Set task 1
Reproduce the passage of the Sherwin-Williams article between "ALLENTOWN – Sherwin-Williams" and "of Cleveland, Ohio.", inclusive, word for word.

───── Text block ─────

Sunday, April 28, 2024

Sherwin-Williams rejects plaintiffs' dispute of counsel fees after trade secret-disclosure sanctions

Federal Court
Ctylerhavey

Havey | Gordon & Rees

ALLENTOWN – Sherwin-Williams has responded to counsel for an Easton couple, who were recently sanctioned by a federal judge for dissemination of confidential trade secrets of the paint company, and who are now trying to reduce the amount in attorney’s fees requested by the defense as part of that same sanction.

Scott Mains and Andrea Mains of Easton first filed a complaint on Jan. 7, 2020 in the U.S. District Court for the Eastern District of Pennsylvania versus The Sherwin-Williams Co., of Cleveland, Ohio.

The Mains claimed they purchased Sherwin-Williams’ Thompson’s WaterSeal Penetrating Timber Oil for their deck and placed application materials with the product left on it on the lawn next to the deck.

───── Provided data ─────

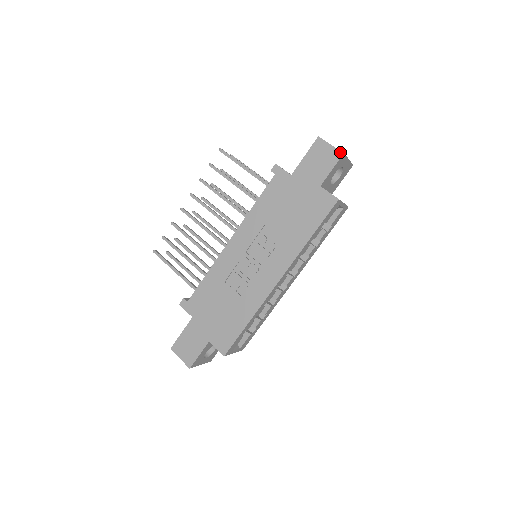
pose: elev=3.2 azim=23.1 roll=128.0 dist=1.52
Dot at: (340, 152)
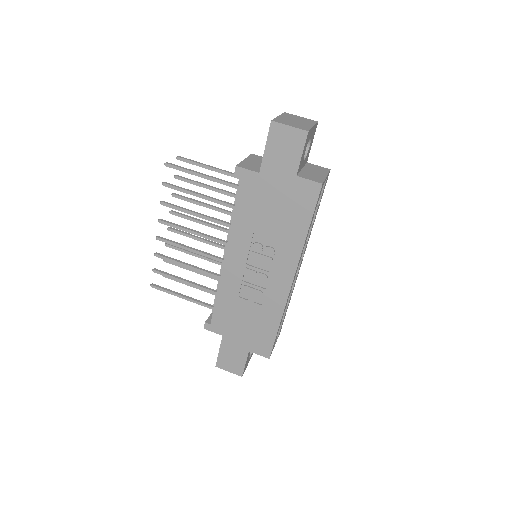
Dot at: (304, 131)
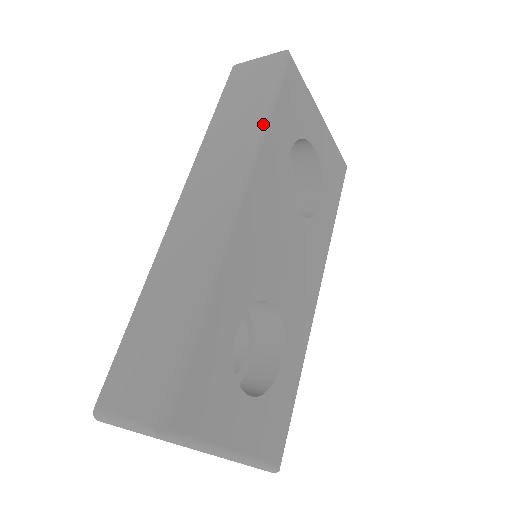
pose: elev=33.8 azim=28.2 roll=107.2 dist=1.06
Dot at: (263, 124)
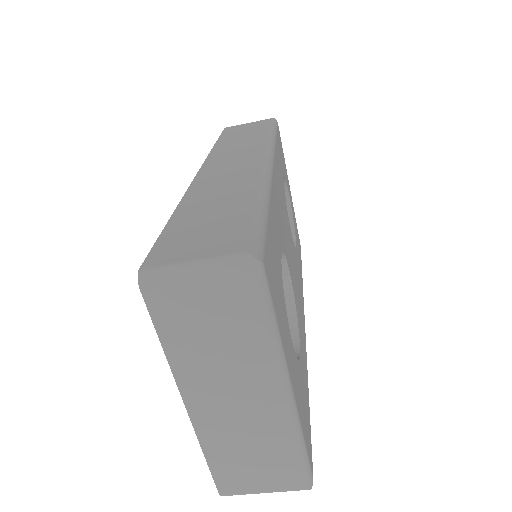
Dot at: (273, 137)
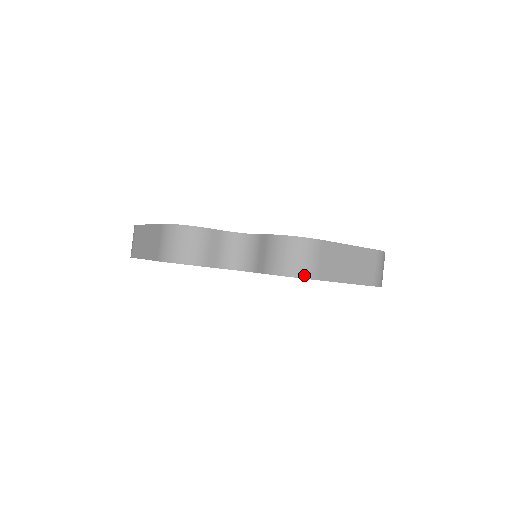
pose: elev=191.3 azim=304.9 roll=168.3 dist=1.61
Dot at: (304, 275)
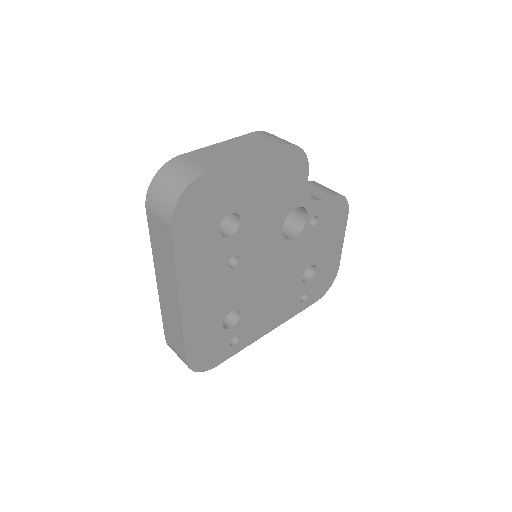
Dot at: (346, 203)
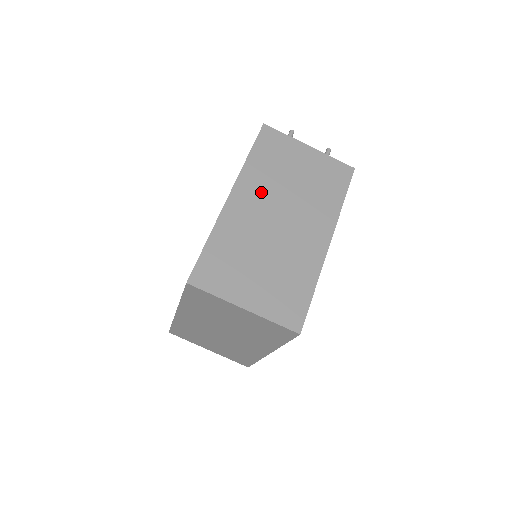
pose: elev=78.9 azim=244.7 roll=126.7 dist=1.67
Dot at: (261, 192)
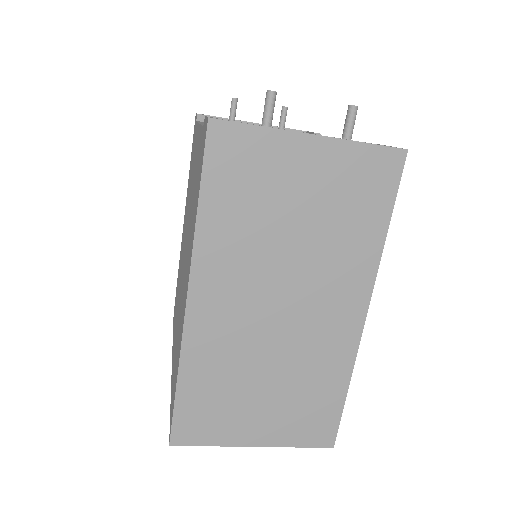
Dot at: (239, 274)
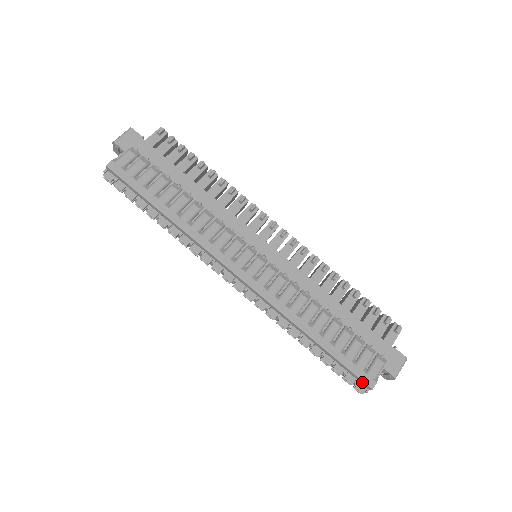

─────

Set task 2
In the records, take the lines from the one holding "pose: elev=191.3 azim=304.9" through the end of the records, inclusive, and rewrite them as a Markdown table with the columns Row and Line. Omit blank lines and leave the pictures out.

Output 1
ALLENTOWN – Sherwin-Williams has responded to counsel for an Easton couple, who were recently sanctioned by a federal judge for dissemination of confidential trade secrets of the paint company, and who are now trying to reduce the amount in attorney’s fees requested by the defense as part of that same sanction.

Scott Mains and Andrea Mains of Easton first filed a complaint on Jan. 7, 2020 in the U.S. District Court for the Eastern District of Pennsylvania versus The Sherwin-Williams Co., of Cleveland, Ohio.

Output 2
| Row | Line |
|---|---|
| 1 | pose: elev=191.3 azim=304.9 roll=168.3 dist=1.61 |
| 2 | Dot at: (304, 275) |
| 3 | Dot at: (346, 203) |
| 4 | pose: elev=78.9 azim=244.7 roll=126.7 dist=1.67 |
| 5 | Dot at: (261, 192) |
| 6 | Dot at: (239, 274) |